Bill Arp’s endorsement was used to promote the book to
other editors.
Charles Henry
Smith, Writing as Bill Arp, Reviewed
The Plan of the
Ages for the Atlanta Constitution
[Photo]
A
Viola Gilbert, the widow of a wealthy New Yorker,[1]
used it to approach The Brooklyn Eagle. Her
success was limited, however. The paper only printed a single sentence: “Viola
Gilbert, New York, announces “Millennial Dawn, the Plan of the Ages,” which is
vouched for by no less a journalistic authority than “Bill Arp.”[2] Following
her February 1888 endorsement of Millennial Dawn, she organized a
meeting at Cooper Union. The New York Daily Tribune reported:
Mrs. Viola Gilbert
spoke in the large meeting-room at Cooper Union yesterday on “The Plan of the
Ages,” and explained by means of charts her ideas of the restitution of man to
his original normal spiritual condition. Mrs. Gilbert is a slender woman, with
a head that an artist would long to paint. She has mobile, refined and delicate
features, while she speaks with an emotion that tends to carry conviction. The
fall of man she interpreted for mankind’s good, as because of it man is to be
restored, not only to the plane from which Adam fell, but it is to be elevated
to a spiritual and finally a divine plane. The evangelistic services conducted
by Mrs. Gilbert are made interesting from the delicacy, grace and tact with
which she conducts them The millennium exists around man now, she holds, and
all that he needs to realize it is to place himself in harmony with the Divine
mind. This will result in physical as well as spiritual health.[3]

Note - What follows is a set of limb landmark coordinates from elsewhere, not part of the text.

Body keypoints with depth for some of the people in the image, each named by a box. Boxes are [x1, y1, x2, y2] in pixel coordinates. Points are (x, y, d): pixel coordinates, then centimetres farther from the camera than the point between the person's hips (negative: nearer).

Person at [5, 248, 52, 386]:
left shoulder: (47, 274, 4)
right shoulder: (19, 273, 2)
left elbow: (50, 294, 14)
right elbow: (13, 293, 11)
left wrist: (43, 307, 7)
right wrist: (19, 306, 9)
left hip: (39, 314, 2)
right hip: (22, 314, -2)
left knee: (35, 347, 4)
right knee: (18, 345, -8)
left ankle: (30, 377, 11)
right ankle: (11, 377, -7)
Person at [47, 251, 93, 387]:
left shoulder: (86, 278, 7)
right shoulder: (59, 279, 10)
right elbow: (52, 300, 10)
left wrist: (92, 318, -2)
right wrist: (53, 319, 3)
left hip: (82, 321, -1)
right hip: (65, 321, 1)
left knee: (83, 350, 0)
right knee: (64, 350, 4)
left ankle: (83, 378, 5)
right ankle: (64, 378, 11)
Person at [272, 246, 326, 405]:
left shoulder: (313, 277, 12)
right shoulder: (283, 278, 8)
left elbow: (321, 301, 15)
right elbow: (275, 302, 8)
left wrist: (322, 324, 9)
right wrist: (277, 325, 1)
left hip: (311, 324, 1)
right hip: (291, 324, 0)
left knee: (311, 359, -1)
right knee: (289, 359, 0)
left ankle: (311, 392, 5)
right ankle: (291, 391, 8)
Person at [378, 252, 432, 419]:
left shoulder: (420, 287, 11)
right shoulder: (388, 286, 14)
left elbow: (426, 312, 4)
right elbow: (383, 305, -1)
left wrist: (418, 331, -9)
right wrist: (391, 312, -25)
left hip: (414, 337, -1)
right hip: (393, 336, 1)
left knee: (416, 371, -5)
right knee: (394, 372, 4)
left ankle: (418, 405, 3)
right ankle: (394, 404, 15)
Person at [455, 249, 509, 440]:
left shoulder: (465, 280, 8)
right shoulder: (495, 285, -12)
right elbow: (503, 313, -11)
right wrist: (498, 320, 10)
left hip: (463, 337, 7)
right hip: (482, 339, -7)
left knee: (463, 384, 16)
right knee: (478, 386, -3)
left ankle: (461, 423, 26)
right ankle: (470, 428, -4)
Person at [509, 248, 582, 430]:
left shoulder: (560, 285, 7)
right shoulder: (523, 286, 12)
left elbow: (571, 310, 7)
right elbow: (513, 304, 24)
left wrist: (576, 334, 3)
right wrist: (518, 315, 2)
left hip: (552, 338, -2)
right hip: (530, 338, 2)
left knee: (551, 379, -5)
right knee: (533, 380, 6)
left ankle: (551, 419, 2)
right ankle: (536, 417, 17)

[1] Viola Gilbert’s name does not
appear in Zion’s Watch Tower, and
little is known about her. A letter from her to the editor of The New York Times appears in the April 13, 1899, issue. She signed
herself as “Viola Gilbert, Evangelist.” The letter was a comment on
wife-beating as endorsed by a judge in St. Louis.
She published at least one tract against Christian Science after having
“studied with” Mary Baker Eddy. The Christian Science Church denied the claim
that she had studied with Eddy. (Letter to “Mul,” The Brooklyn Daily Eagle, January 26, 1901.) She did not continue
her association with Zion’s Watch Tower, but
remained independent until 1902 when she re-joined Plymouth
Church, New York City. (The New York Sun, May 5, 1902)
Gilbert
rejected inherent immortality doctrine. In 1890 she preached at Zion’s
Temple on Fulton Street
in Brooklyn, often on topics familiar to Second
Adventists and Age-to-Come believers. Gilbert was noted for standing on the
street representing her pet causes by holding a tall cross festooned with
purple streamers. A reporter for the New York Sun wrote: “Her refined
appearance and her tall cross with its purple streamers and urgent message
attracted the attention of even the least observant of the throngs of shippers
hurrying by.” (See the October 6, 1901,
issue.) By 1891 she was involved with the Progressive Party and a delegate to
the Pennsylvania Yearly Meeting of Progressive Friends. She is quoted in the
report as saying: “I have worked in the missionary field a long time, have pointed
out the way to Christ to many different persons, but they can't live on faith.
The condition of affairs is constantly growing worse. I see before us a great
revolution. The rich are growing richer and the poor poorer. Faith and works
must go together.” – Report, page 72.
[2] Brooklyn Daily
Eagle, February 5, 1888.
Untitled paragraph.
[3] Explaining the “Divine Plan of the
Ages,” The New York Daily Tribune, March 16, 1888.